Bagikan:

JAKARTA - Sekretaris Jenderal PDI Perjuangan (PDIP), Hasto Kristiyanto menyebut ada alasan lain mundurnya calon wakil presiden (cawapres) nomor urut tiga, Mahfud MD dari Menko Polhukam.

Satu di antaranya mengenai penanganan persoalan hukum Wakil Menteri Hukum dan HAM (Wamenkumham) Edward Omar Sharif Hiariej atau Eddy Hiariej.

"Tentu saja ada suatu latar belakang lain yaitu terkait dengan persoalan hukum," ujar Hasto kepada wartawan di Kantor DPP PDIP, Jakarta, Senin, 5 Februari.

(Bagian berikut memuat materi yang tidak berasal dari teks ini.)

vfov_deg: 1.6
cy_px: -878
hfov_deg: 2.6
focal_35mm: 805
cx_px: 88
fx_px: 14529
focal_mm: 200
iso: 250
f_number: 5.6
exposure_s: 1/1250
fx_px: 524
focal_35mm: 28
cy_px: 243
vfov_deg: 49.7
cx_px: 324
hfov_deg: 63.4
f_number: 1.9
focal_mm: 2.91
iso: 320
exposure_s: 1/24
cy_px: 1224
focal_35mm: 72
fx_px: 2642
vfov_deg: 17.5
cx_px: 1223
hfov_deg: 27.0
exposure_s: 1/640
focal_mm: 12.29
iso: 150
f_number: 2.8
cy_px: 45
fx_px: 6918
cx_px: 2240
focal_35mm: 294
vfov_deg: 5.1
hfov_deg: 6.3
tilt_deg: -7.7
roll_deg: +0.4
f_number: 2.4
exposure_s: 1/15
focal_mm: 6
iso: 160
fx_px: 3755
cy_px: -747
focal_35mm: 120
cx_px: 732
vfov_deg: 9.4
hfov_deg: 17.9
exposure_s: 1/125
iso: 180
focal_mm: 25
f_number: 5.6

Menurutnya, saat masih menjabat sebagai Menko Polhukam, Mahfud telah menyoroti kasus dugaan suap dan gratifikasi tersebut. Bahkan, dinilai banyak fakta hukum yang menunjukan Eddy Hiariej melanggar pidana.

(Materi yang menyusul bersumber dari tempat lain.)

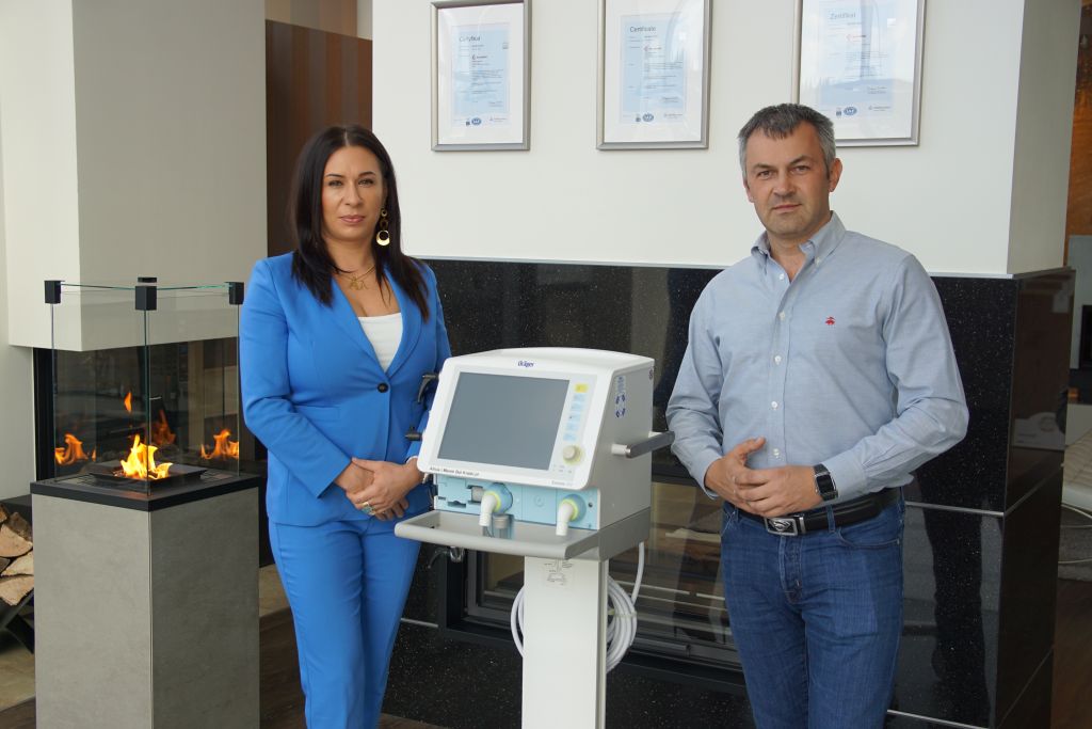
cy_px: 364
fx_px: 1365
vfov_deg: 29.9
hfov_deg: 43.6
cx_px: 546
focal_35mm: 45
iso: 160
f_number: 4
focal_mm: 30
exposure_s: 1/160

Hanya saja, Komisi Pemberantasan Korupsi (KPK) yang menangani kasus itu tak kunjung melakukan penahanan meski eks Wamenkumham itu telah berstatus tersangka.

"Prof Mahfud melihat ketika dengan fakta-fakta yang menurut beliau itu memenuhi kaidan-kaidah, bukti materiil terhadap persoalan mantan Wamenkumham, Prof Eddy," sebutnya.

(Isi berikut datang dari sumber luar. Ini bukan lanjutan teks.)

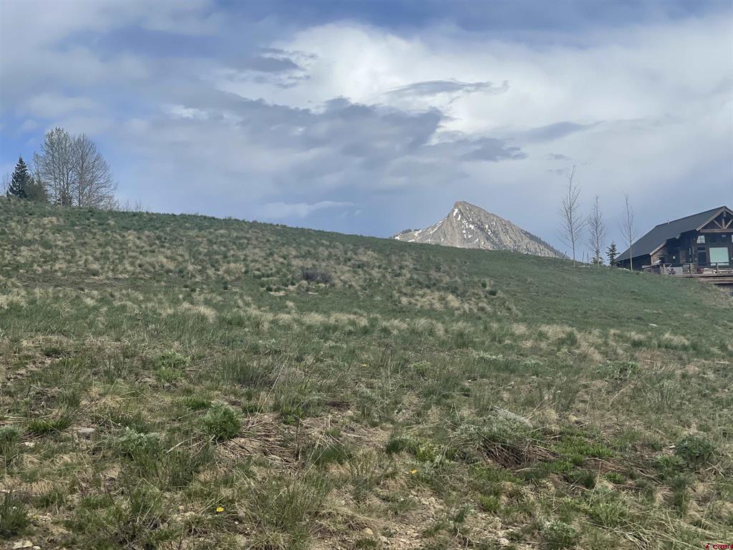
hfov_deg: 30.3
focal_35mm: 64
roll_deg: +3.4
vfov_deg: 22.9
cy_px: 275
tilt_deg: +5.1
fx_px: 1355
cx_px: 366
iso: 20
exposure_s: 1/1754
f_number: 2.2
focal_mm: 7.5
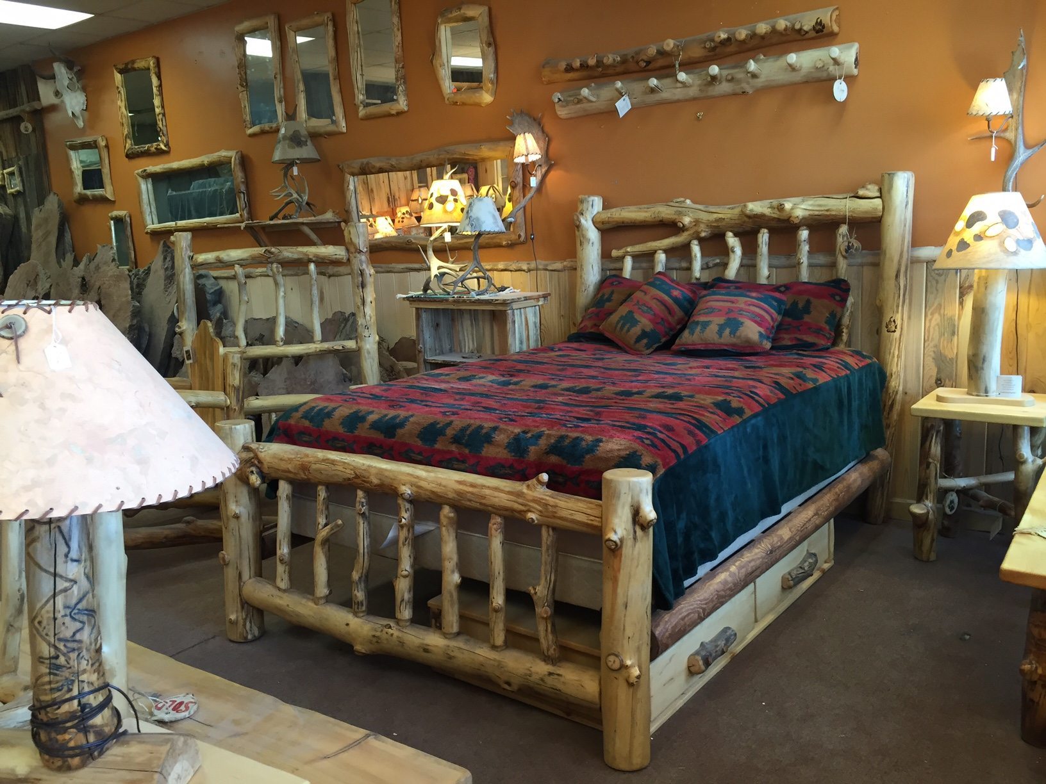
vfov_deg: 48.2
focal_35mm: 29
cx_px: 523
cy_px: 392
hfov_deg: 61.7
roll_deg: +3.4
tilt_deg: -10.2
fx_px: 876
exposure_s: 1/30
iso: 80
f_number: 2.2
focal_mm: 4.15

Hal itu, lanjut Hasto, dikarenakan adanya intervensi dari penguasa. Diduga, Eddy terlibat lobi-lobi dalam skandal putusan Mahkamah Konstitusi (MK) terkait batas usia calon presiden (capres) dan calon wakil presiden (cawapres).

Di mana, pada putusan tersebut, putra sulung Presiden Joko Widodo, Gibran Rakabuming Raka lolos sebagai cawapres pada kontestasi Pemilihan Presiden (Pilpres) 2024.

"Ternyata kemudian muncul intervensi dan diduga itu terkait juga dengan lobi-lobi yang terjadi di Mahkamah Konstitusi," ungkap Hasto.

Hasto juga menegaskan mundurnya Mahfud dari kursi Menko Polhukam tak terkait dengan upaya mendongkrak elektoral. Semata, untuk menjaga etika dan tak terlibat konflik kepentingan.

"Keputusan dari Prof Mahfud MD bukan atas dasar kalkulasi elektoral, tetapi sebagai ceriminan prinsip yang sangat fundamental dalam politik untuk memberikan keladanan, tidak mencampuradukkan antara kekuasaan dan elektoral," kata Hasto.